Les constables spéciaux et les gardes du corps, deux groupes d’employés qui ont le statut d’agents de la paix, ont obtenu des hausses salariales qui s’apparentent à celles consenties aux contrôleurs routiers, aux agents des services correctionnels et aux policiers de la Sûreté du Québec.

Bien que les détails des ententes ne seront pas dévoilés avant que les syndiqués n’en aient pris connaissance — d’ici deux semaines pour les agents de la paix et à la mi-août pour les gardes du corps — certains paramètres sont déjà connus.

Ainsi, les hausses salariales se situent à 5,25 pour cent sur cinq ans pour un contrat de travail rétroactif à 2015 et se terminant en 2020. Comme les autres agents de la paix, ils ont également une majoration salariale de 1,5 pour cent et les gardes du corps recevront une prime additionnelle de 4 pour cent à compter de 2019 en raison des horaires variables et de la grande disponibilité exigée par leurs fonctions.

Ces syndiqués sont soumis au même régime que l’ensemble des agents de la paix et n’ont pas de droit de grève.

Les constables spéciaux, qui assurent la sécurité notamment dans les palais de justice, l’Assemblée nationale et les édifices gouvernementaux, ont reçu samedi la directive de leur syndicat de cesser leurs moyens de pression et de revenir à l’uniforme régulier.
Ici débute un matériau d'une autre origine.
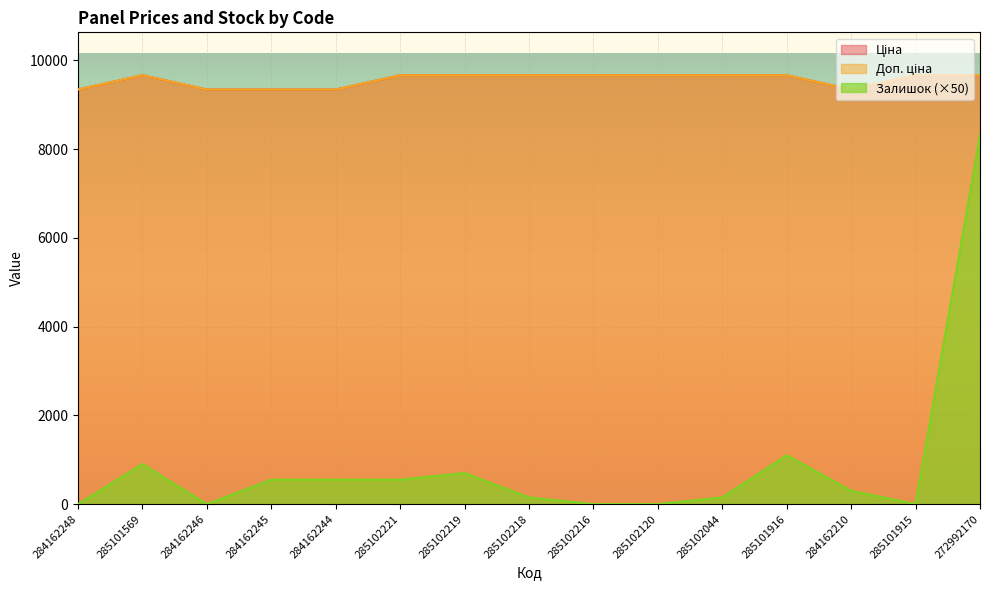

True or false: Залишок has a value of 235.1 at 285102044.

False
Le président de l’Association professionnelle des gardes du corps du gouvernement du Québec (APGCGQ), Éric Létourneau, a qualifié les négociations de «fermes, parfois coriaces, ardues et complexes, mais toujours respectueuses», ajoutant que «la sacoche du contribuable québécois est excessivement bien gardée dans le bunker de la Grande-Allée».
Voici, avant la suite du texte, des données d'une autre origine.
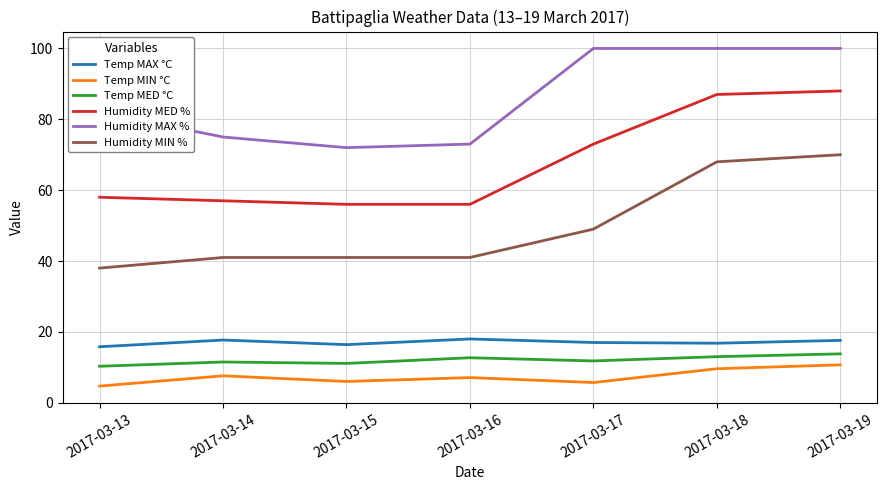

Rank the series by their maximum value, from highest to lowest.

Humidity MAX %, Humidity MED %, Humidity MIN %, Temp MAX °C, Temp MED °C, Temp MIN °C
De son côté, le président du Syndicat des constables spéciaux du gouvernement du Québec, Frank Perales, a également parlé de négociations qui n’étaient «pas faciles», saluant l’intervention du ministre Moreau qui «a fait débloquer les choses; ç’a été un tournant dans les négociations».

Pierre Moreau, pour sa part, s’est félicité de la conclusion de ces ententes qui, selon la formule éprouvée, respectent «le cadre financier que le gouvernement s’est donné: la capacité de payer des Québécois».

Derniers dossiers en suspens

Trois autres groupes restent à être réglés, le plus important étant les 18 000 professionnels membres du Syndicat des professionnels du gouvernement du Québec (SPGQ).

Une rencontre est prévue mercredi entre les parties pour tenter de faire progresser les pourparlers.

Il en va de même pour les quelque 360 membres du Syndicat des agents de protection de la faune du Québec (SAPFQ), qui rencontrent également la partie patronale mercredi. Il s’agit du dernier groupe d’employés ayant le statut d’agents de la paix n’ayant pas fait l’objet d’une entente de principe.

Enfin, un groupe de 185 employés de la Régie des installations olympiques est toujours sans contrat de travail.